## Assignment:
Across the entries that follow, tally every line holding the word "lines" and reply with the count alone.

## Given records:
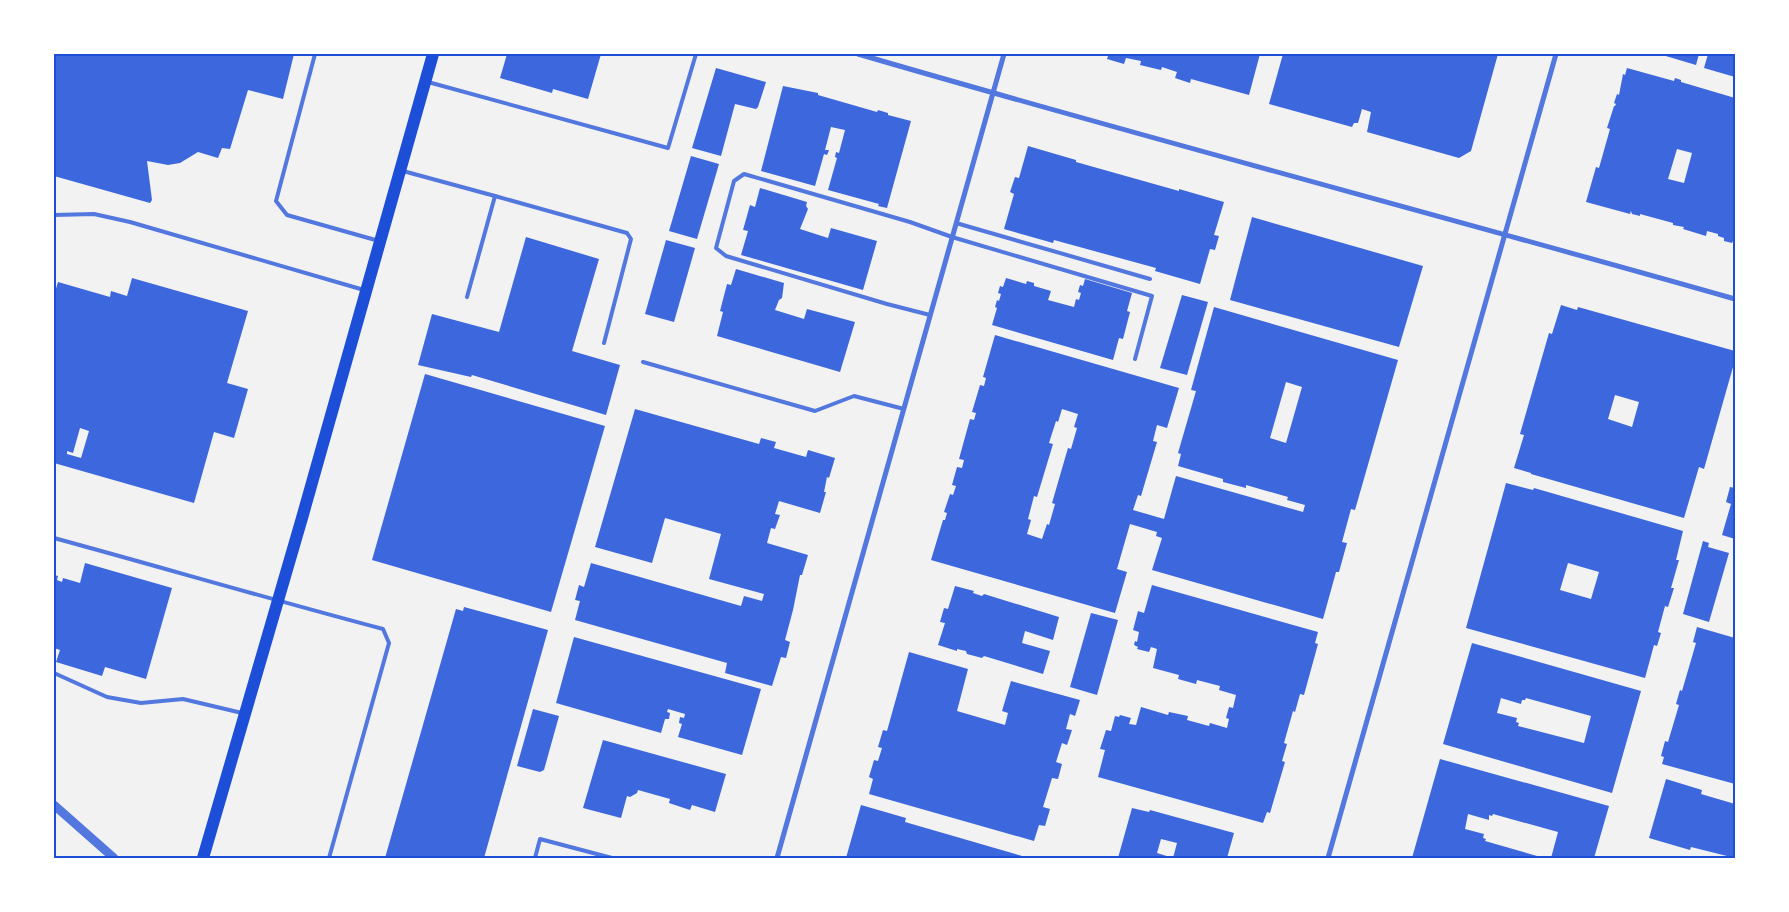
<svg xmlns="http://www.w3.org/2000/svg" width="1789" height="912" viewBox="0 0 1789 912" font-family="Manrope,sans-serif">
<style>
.building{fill:#3d67dc;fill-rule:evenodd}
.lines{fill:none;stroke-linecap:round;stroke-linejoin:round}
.service{stroke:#5277de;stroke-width:4}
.minor{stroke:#5277de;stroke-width:5}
.tertiary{stroke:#5277de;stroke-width:9}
.primary{stroke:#1d4ed8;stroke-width:12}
.neatline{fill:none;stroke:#1d4ed8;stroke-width:2}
</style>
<rect width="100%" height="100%" fill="#f2f2f2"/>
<g class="building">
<path d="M54,54H294L283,99L248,90L230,149L222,148L218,158L198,152L180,163L168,165L147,161L152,200L150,203L54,176Z"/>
<path d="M507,54H601L588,99L553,89L552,93L500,78Z"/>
<path d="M1102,54H1260L1249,95L1191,79L1190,83L1175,78L1177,72L1162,67L1161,70L1140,65L1141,61L1126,58L1124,64L1107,59L1108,56Z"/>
<path d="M1283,54H1498L1471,151L1459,158L1367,132L1371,112L1362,109L1358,123H1354L1352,127L1269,104Z"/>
<path d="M1659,54H1699L1696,65Z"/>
<path d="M1708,54H1735V77L1704,68Z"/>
<path d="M716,68L766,82L758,107L756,109L735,104L721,156L692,148Z"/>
<path d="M1627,68L1674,81L1675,78L1681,80V82L1735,98V242L1733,241L1732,243L1724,241V238L1718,236V234L1707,231L1706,236L1683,229L1684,227L1673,225V223L1640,214V216L1632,214L1631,211L1630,214L1586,202L1596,167L1599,168L1610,129L1607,128L1614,106H1615L1616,104L1614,103L1617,94L1619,95L1623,74L1625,75ZM1677,149L1692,153L1684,183L1668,179Z"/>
<path d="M783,86L818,93V95L877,112L878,110L888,113V115L911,121L887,208L878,206L879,204L828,190L837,158L835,157L836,152L839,153L845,130L831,127L825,150H829L827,155L824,154L815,186L761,171Z"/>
<path d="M1028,146L1076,160V162L1179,191V189L1224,202L1214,235L1219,236L1215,250L1210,249L1200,284L1155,271L1156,268L1054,240L1053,243L1004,229L1014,194L1010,192L1015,177L1019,178Z"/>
<path d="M691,156L719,164L697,239L669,231Z"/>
<path d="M760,188L807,202L806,206L808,209L800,229L828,238L831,228L877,241L863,290L741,255L748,231L743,230L750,205L755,207Z"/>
<path d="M1252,217L1423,266L1399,347L1230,300Z"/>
<path d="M526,237L599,259L572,351L620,365L606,415L472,375L471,377L418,365L432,314L499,332Z"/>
<path d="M666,240L695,248L674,322L645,314Z"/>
<path d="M736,269L784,283L782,298L779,300L775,310L804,319L807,309L855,322L840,372L717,336L723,312L720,311L727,284L731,285Z"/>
<path d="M132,278L248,311L227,383L248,389L234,438L214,432L194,503L54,463V295L58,282L110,297L111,291L127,296ZM80,428L89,431L81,458L67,454V451L73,453Z"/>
<path d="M1006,278L1026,284L1027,281L1034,283V286L1051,291L1048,300L1074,307L1076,299L1079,300L1081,293L1078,292L1080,285L1083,286L1085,279L1132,293L1127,311L1130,312L1123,339L1119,338L1113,360L992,325L997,308L995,307L997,300L999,301L1001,294L998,293L1000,286L1003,287Z"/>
<path d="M1182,295L1208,302L1187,375L1160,368Z"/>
<path d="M1561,305L1577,310L1578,307L1735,351V360L1704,469L1699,467L1684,518L1531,474V473L1514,468L1524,435L1520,434L1549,333L1552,334ZM1615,395L1639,402L1632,427L1608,419Z"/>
<path d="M1214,307L1398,360L1355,510L1351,509L1342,542L1347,543L1339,572H1336L1323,619L1152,570L1162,538L1156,536L1157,532L1130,524L1117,569L1127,572L1115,613L931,560L943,520H945L947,513L944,512L950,494L953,495L956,486L952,485L957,467L962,468L964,460L959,459L970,419L974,420L976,413L972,412L980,385L984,386L986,378L983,377L995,335L1179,388L1167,428L1157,425L1153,441L1157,442L1141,496L1138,495L1133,510L1164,519L1176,476L1303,512L1305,505L1287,500L1288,497L1246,485V488L1223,482V479L1178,466L1181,454L1178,453L1196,391L1191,390ZM1286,382L1302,387L1286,443L1270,438ZM1062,409L1078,414L1074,427L1077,428L1071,449L1068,448L1052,503L1055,504L1049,525L1047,524L1042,539L1027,534L1031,520L1028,519L1034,496L1037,497L1053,444L1049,443L1056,421L1058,422Z"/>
<path d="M425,374L605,426L551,612L372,560Z"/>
<path d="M635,409L759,444L761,438L776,442L774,448L806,457L808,450L835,458L829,478L827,477L824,492H826L820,513L779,501L775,514L780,515L775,529L771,528L767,543L808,555L802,575H800L793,610L785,640L790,642L786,658L781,657L772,686L725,673L727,663L575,620L580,601L575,600L579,585L584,587L591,563L741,606L744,596L762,601L764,594L709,579L721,534L665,518L652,563L595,547Z"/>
<path d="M1506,483L1533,490L1534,488L1683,531L1676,560H1679L1671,588H1674L1668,607L1665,606L1658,632L1661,633L1657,646L1654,645L1645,678L1466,628ZM1568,563L1599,572L1591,599L1560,590Z"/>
<path d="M1730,487L1735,488V539L1722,535L1731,504L1726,502Z"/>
<path d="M1703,541L1709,543L1708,547L1729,553L1709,622L1683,614Z"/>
<path d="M85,563L172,588L146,679L105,667L102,676L56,662L60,650L54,648L56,636H54V575L58,576L57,580L62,582L63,578L80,583Z"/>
<path d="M1152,585L1318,632L1315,643L1318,644L1304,695L1300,694L1295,712L1293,711L1284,743L1287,744L1282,761L1285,762L1270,813L1267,812L1263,823L1098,777L1105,750L1100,749L1106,730L1111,731L1115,716L1119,717L1120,715L1131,718L1129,724L1136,725L1141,707L1168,715L1169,712L1188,716L1187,720L1209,726L1210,723L1227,728L1229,719L1226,718L1229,707L1233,708L1236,695L1219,690L1220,686L1197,680L1196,684L1178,679L1179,675L1153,668L1157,649L1151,647L1149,652L1137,649L1138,647L1134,645L1135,641L1137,642L1139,632L1133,630L1138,611L1144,613Z"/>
<path d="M955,586L974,591L973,593L982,596L984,594L1059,617L1053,640L1025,631L1022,643L1050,651L1043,674L984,656L982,658L967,654L966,651L957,649V651L938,645L945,623L940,622L944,608L948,609Z"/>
<path d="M464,607L548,630L484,858H385L456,609L463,611Z"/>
<path d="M1091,613L1118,620L1097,695L1070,687Z"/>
<path d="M1697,627L1735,638V784L1662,764L1664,757L1661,756L1665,741L1668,742L1679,705L1676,704L1680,690L1682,691L1696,643L1693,642Z"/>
<path d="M574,637L761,689L742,755L678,737L682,724L679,723L680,717L684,718L685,714L668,709L667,712L670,713L669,719H665L661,733L556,703Z"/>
<path d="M1472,643L1641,691L1612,793L1443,744ZM1501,698L1521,704L1522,700H1525L1526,698L1591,716L1584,743L1518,726L1519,723L1516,722L1517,718L1497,713Z"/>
<path d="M909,652L968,669L957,711L1005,725L1008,713L1002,711L1011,681L1080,700L1075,716L1070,714L1066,729L1072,730L1067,745L1062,743L1056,762L1062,764L1058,779L1052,778L1043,807L1050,809L1045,826L1039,825L1034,841L869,794L873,779L869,777L874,760L878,761L882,748L878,747L883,730L887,731Z"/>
<path d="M533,709L559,716L544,770L540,772L517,766Z"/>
<path d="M603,740L726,774L715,812L692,805L690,810L669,803L670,799L638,790L637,793L630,797L627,796L621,818L583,808Z"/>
<path d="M1440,759L1609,806L1594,858H1551L1558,832L1493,814L1492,816L1489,815V820L1468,814L1465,829L1484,834L1483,838L1486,839L1485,841L1544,858H1412Z"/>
<path d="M1666,779L1702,790L1701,794L1735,804V858L1691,847L1690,850L1649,838Z"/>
<path d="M861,805L906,818L905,822L1029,858H846Z"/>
<path d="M1132,808L1149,812L1150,810L1234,833L1227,858H1118ZM1161,839L1177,843L1173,858L1157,853Z"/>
</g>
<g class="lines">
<g class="service">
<path d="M315,54L276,201L287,215L379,241"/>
<path d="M428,82L668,148L696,54"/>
<path d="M403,171L495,196"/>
<path d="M54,215L94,214L130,222L364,290"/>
<path d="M956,223L1150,279"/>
<path d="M467,297L495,196L627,233L631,239L604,343"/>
<path d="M930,315L887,304L726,256L716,248L734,181L744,174L910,222L952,237L1152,296L1135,359"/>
<path d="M643,362L815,411L854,396L904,409"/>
<path d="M54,538C164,568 273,600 383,629L389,643L329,858"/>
<path d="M54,673L107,697L141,703L183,699L242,713"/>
<path d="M535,858L540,839L612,858"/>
</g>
<g class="minor">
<path d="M858,54C1149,139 1443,216 1735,299"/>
<path d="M777,858L1004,54"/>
<path d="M1328,858L1556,54"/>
</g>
<path class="tertiary" d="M54,805L114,858"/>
<path class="primary" d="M203,858L302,518L433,54"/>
</g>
<rect width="1789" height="912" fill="none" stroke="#ffffff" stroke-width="110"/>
<rect x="55" y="55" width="1679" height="802" class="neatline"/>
</svg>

## Solution to this problem:
2